Tim Penyuluhan Mabes TNI bersama 13 Pasis Seskoad turun langsung memperkuat pencegahan kebakaran hut
Tim Mabes TNI Perkuat Pencegahan Karhutla di Tengah Ancaman Titik Api Inhu
RENGAT – Ancaman kebakaran hutan dan lahan (Karhutla) di Kabupaten Indragiri Hulu belum sepenuhnya berakhir. Di tengah turunnya hujan pada sejumlah wilayah, Tim Penyuluhan Karhutla Mabes TNI bersama Pasis Seskoad Dikreg LXVIII memperkuat koordinasi dengan Pemerintah Kabupaten Indragiri Hulu untuk mencegah munculnya kembali titik-titik api.
Audiensi berlangsung di Ruang Narasinga Lantai II Kantor Bupati Indragiri Hulu, Senin (31/8/2026). Pertemuan tersebut melibatkan Tim Penyuluhan Karhutla Mabes TNI yang berjumlah enam orang, 13 Pasis Seskoad, unsur TNI-Polri, serta jajaran Pemerintah Kabupaten Indragiri Hulu.
Dandim 0302/Inhu-Kuansing mengatakan Tim Penyuluhan Karhutla Mabes TNI akan menjalankan tugas selama kurang lebih satu bulan di Kabupaten Indragiri Hulu dengan fokus memberikan edukasi kepada masyarakat.
“Kegiatan ini dilaksanakan dalam rangka memberikan edukasi dan penyuluhan kepada masyarakat terkait pencegahan serta penanganan Karhutla, khususnya di wilayah Kabupaten Indragiri Hulu,” ujarnya.
Ia mengungkapkan, tim telah meninjau sejumlah lokasi yang terindikasi mengalami kebakaran, termasuk wilayah Desa Sungai Guntung Hilir. Hujan yang turun pada malam sebelumnya memang membantu menekan risiko kebakaran, namun intensitasnya di beberapa lokasi masih relatif ringan.
Ketua Tim Penyuluhan Karhutla Mabes TNI, Kolonel Chk Heri Krisdyanto, menegaskan penanganan Karhutla tidak dapat dibebankan kepada satu institusi.

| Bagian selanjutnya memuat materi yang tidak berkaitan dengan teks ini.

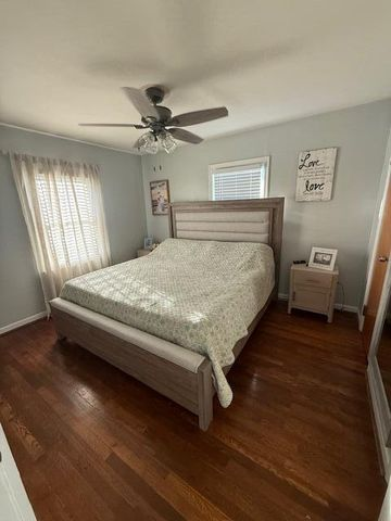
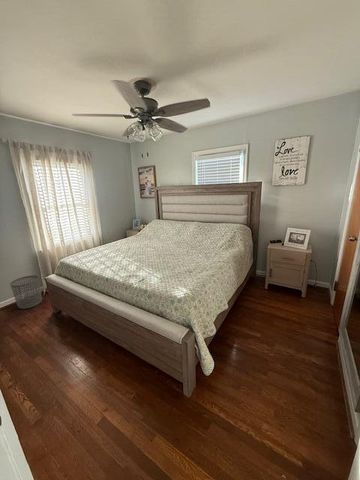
+ waste bin [9,275,43,310]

“Keberhasilan dalam mencegah dan menangani Karhutla tidak dapat dilakukan oleh satu pihak saja, melainkan membutuhkan sinergi dan kerja sama dari seluruh unsur, baik pemerintah, TNI-Polri, perusahaan, maupun masyarakat,” tegasnya.
Bupati Indragiri Hulu menyambut kehadiran tim dan berharap pengalaman serta masukan dari Mabes TNI dapat memperkuat langkah daerah menghadapi Karhutla.
Menurutnya, meski hujan telah mengguyur sebagian wilayah, laporan mengenai keberadaan titik api masih memerlukan perhatian serius.
Selain Karhutla, Bupati juga menyoroti persoalan konflik agraria dan pengelolaan perkebunan yang dinilai perlu dicarikan solusi bersama. Ia berharap sinergi lintas sektor tidak hanya mampu meredam kebakaran lahan, tetapi juga membuka jalan penyelesaian persoalan strategis yang berdampak langsung terhadap masyarakat dan perekonomian daerah.
Audiensi tersebut menjadi penegasan bahwa upaya menghadapi Karhutla di Indragiri Hulu tidak berhenti pada pemadaman api. Pencegahan, edukasi masyarakat, pengawasan wilayah, dan kolaborasi seluruh pemangku kepentingan menjadi kunci agar ancaman kabut asap tidak kembali meluas.